NVIDIA 304.51 Linux Graphics Driver Released
Phoronix: NVIDIA 304.51 Linux Graphics Driver Released
NVIDIA has released an updated proprietary Linux graphics driver...
Without Optimus support the Nvidia chip embedded in my laptop remains unusable... Nvidia Linux team should really focus on the blocking feature first.
On the contrary, I'm happy to get bug fixes!
Seen it every time now so maybe it's worth a note... It might probably help if you could post links to both 32bit and 64bit driver versions, not just the latter...
I still have to turn off composite when running certain things. How long has this been going on for?
Unfortunately, every single compositor in linux doesn't work properly with Nvidia.
Originally Posted by storma
All Xrender compositors have tearing because xrender extensions doesn't support vsync, and xorg never added support for it.
Most openlgl compositors also have issues. Kwin and Mutter tears with vsync, Compiz have terrible performance while dragging windows and also playing games.
The only opengl compositor that works as it should is E17 compositor, but it's not standalone and I don't like E17.
Dev's never bothered to fix these problems and blame Nvidia drivers for their incompetence. Windows have a perfect composite desktop with no performance hit and is tear free, so don't blame Nvidia drivers.
Weston compositor is the last hope of getting this fixed.
Yeah... or how about simply working even when Optimus is disabled. My Thinkpad T520's firmware settings can be configured for integrated, discrete, or Optimus. When I choose discrete, the Nouveau drivers for X will load fine, but the nVidia binary blob won't.
Originally Posted by spykes
One thing's for sure... when Steam for Linux comes out... I'll be sticking with Windows.
I must say I'm concerned about the lasting "first impressions" impact there will be when Steam for Linux is released... hmm, let me explain what I mean.
Originally Posted by johnc
There's quite a few people at my work who have now switched to Linux, including one who was pretty much a hard-core brainwashed Windows user just a few years back. I've noticed that due to my using different Linux variants for a while now that I've just become used to all the little niggling issues that need to be worked around, and I first buy hardware that I know will perform well in Linux. People new to the OS don't know straight up that hardware X or driver Y might not work well for gaming. I have had numerous questions from newcomers and many disappointed looks when they come across problem after problem such as graphics driver woes, dependency problems, even simple things like ALT+TAB not working while gaming (lots of UT2004 players at my office)...
I'm worried that Steam for Linux might convince a number of people to try out Linux, but when they do try it they'll have problem X (e.g. no direct rendering from their discrete card due to lack of support for an Optimus setup) which will leave a bad taste in their mouth when they don't know how to solve it or work around it.
</end offtopic rant>
IME it has nothing to do with hardware X or driver Y.

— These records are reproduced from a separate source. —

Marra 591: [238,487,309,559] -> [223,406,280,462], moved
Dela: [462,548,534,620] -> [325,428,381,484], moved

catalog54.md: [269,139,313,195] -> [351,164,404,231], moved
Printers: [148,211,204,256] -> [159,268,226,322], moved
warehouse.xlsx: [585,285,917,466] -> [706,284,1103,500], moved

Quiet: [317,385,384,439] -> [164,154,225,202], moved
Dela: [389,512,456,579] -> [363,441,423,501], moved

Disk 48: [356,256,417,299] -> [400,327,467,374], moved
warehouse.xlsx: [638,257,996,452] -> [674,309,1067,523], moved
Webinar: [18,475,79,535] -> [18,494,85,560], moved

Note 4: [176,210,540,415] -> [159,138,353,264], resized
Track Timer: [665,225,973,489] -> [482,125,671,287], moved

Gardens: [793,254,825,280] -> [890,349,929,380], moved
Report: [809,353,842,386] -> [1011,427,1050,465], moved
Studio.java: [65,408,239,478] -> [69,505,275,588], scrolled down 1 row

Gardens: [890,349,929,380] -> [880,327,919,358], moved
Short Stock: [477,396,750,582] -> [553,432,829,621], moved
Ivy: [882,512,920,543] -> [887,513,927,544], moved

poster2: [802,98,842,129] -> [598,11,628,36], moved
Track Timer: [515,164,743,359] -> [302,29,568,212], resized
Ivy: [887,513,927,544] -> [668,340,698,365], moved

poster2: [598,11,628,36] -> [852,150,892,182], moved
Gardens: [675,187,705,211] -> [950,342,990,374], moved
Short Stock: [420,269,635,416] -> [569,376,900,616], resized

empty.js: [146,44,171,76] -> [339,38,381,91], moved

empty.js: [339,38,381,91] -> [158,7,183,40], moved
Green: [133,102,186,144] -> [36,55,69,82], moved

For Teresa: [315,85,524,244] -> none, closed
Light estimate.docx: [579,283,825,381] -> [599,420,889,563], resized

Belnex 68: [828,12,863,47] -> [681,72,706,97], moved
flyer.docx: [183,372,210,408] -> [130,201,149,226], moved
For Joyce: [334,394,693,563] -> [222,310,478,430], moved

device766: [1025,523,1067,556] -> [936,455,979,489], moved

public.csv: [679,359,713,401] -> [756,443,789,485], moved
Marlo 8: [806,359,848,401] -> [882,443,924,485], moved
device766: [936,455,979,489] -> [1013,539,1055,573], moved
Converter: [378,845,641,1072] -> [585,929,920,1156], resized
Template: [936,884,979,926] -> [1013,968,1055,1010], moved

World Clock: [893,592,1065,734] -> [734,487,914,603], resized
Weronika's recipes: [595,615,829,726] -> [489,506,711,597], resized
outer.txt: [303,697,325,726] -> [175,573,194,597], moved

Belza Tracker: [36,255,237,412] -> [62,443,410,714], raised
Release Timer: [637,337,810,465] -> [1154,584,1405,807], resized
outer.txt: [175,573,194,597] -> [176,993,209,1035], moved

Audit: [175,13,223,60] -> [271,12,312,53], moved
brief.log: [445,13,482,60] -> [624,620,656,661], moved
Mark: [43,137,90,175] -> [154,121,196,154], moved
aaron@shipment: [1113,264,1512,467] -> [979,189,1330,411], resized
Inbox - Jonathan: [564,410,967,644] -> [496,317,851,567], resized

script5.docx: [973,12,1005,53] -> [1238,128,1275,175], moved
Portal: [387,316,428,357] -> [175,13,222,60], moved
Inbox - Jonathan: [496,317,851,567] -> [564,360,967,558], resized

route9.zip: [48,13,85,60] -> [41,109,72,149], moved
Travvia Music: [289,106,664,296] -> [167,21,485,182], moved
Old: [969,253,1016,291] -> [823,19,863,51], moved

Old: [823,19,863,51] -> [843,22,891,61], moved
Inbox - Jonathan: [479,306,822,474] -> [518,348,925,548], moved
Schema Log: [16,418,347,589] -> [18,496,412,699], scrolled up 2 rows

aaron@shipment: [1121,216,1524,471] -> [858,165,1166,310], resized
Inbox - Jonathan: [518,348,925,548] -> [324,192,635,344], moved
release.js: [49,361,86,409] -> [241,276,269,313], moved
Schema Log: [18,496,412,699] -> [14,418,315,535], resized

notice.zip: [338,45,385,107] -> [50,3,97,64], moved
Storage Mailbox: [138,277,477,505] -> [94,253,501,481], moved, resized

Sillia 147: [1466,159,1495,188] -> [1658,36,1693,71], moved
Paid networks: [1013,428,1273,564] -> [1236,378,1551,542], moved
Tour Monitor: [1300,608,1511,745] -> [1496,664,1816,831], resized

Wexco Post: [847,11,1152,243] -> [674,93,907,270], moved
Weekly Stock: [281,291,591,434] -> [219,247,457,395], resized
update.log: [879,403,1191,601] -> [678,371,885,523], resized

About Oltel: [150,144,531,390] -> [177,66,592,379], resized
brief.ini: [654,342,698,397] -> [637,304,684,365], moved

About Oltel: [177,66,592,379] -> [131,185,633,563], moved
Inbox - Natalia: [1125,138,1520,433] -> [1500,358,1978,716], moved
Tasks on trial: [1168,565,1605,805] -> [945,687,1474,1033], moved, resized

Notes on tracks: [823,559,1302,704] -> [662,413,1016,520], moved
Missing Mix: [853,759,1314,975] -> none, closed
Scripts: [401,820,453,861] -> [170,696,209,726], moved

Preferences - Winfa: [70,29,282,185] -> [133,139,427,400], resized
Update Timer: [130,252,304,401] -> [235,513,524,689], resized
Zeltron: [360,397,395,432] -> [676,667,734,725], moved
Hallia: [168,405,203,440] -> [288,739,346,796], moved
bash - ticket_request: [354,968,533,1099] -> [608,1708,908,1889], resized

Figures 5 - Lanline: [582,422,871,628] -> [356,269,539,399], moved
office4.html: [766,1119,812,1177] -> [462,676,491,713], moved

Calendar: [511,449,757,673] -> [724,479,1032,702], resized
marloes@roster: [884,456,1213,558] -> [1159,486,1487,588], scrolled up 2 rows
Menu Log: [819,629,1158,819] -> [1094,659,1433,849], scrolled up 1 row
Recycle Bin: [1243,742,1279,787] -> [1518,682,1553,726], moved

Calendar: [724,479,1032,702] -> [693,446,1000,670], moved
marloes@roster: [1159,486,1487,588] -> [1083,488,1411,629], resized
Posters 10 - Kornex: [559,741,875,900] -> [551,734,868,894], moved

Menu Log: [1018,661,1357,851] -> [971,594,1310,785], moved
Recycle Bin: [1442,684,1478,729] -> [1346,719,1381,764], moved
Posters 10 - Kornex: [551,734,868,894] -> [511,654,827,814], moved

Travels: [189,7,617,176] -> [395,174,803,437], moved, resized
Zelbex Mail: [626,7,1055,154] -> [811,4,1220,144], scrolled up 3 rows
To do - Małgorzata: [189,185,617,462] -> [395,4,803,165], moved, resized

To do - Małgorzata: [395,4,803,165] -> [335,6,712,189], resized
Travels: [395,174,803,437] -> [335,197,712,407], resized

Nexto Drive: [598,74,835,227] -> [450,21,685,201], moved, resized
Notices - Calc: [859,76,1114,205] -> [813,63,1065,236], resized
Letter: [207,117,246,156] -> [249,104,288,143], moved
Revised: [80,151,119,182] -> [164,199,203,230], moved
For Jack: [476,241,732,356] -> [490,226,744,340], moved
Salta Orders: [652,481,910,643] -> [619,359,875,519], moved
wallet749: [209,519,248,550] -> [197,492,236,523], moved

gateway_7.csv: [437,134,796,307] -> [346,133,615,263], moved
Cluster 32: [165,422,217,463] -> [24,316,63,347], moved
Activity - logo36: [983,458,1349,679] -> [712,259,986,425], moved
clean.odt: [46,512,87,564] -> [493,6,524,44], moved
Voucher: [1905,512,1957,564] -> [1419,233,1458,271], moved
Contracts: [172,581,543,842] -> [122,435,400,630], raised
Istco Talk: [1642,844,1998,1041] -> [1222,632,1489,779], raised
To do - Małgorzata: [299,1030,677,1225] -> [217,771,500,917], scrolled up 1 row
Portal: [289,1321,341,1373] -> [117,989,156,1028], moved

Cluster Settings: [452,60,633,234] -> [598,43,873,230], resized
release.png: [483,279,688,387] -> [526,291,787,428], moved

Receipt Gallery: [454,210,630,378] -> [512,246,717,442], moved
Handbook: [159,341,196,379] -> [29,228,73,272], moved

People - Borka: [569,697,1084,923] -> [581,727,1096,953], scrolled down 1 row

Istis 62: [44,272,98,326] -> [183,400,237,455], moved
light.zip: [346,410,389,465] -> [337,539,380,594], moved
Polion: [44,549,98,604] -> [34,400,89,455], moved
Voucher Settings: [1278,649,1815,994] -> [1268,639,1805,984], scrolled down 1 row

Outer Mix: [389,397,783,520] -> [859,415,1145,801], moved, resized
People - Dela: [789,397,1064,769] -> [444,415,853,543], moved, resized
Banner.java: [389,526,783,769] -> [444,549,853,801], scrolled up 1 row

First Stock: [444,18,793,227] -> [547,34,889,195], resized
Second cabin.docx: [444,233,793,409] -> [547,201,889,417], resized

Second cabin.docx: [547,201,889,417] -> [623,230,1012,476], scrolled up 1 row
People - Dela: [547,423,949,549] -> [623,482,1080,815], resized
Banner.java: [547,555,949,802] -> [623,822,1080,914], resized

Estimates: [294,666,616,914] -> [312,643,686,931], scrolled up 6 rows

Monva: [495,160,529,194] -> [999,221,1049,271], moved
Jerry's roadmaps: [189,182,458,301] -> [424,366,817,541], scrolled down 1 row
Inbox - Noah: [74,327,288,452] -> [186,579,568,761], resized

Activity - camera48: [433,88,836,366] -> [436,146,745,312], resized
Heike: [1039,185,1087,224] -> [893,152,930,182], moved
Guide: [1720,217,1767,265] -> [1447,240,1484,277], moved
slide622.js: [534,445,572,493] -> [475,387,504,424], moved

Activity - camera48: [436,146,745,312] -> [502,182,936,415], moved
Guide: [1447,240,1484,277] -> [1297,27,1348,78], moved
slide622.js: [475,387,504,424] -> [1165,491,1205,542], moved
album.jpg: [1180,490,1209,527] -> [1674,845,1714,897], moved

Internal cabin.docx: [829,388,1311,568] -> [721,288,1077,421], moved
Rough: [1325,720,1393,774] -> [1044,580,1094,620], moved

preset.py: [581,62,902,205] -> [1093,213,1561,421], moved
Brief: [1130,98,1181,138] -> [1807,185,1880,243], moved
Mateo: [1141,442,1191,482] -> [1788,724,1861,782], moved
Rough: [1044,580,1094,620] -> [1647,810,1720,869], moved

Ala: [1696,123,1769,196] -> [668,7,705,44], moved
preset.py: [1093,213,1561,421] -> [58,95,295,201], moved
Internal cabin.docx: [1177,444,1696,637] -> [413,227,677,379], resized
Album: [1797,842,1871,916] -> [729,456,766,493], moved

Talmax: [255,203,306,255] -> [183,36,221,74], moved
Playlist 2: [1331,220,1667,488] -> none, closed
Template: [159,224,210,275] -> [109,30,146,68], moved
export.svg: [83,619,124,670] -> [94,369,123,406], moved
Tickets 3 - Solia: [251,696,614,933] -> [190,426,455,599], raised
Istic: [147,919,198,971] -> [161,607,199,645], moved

What used to simply "just work" in Ubuntu 10.10 / 11.04 does not, at all, work anymore. It just doesn't work. I don't know how else to explain it. It's like the Apple philosophy reversed. Despite the 400 million trillion patches sent out for unity / compiz, the OS just plain simply does not work, especially for gaming.
Just the other day I had to dip into XBMC to check something out and that's when I realized that the program is absolutely, 100% completely unusable in Ubuntu 12.04 (w/ -proposed repository for the latest unity updates). Literally so choppy as to be unusable -- on a Core i7 w/ a GeForce 570. This program used to be 100% smooth and flawless on 11.04.
So between the ridiculous tearing, awful performance, desktop that doesn't work and the fact that game selections will be limited, I see no reason to move my gaming experience to something far far inferior.
In the 10.10 days I could play Doom3 without any problems, but that's not the case anymore.
Or maybe it's just time to dump Ubuntu. I thought it was supposed to be the "Linux for human beings".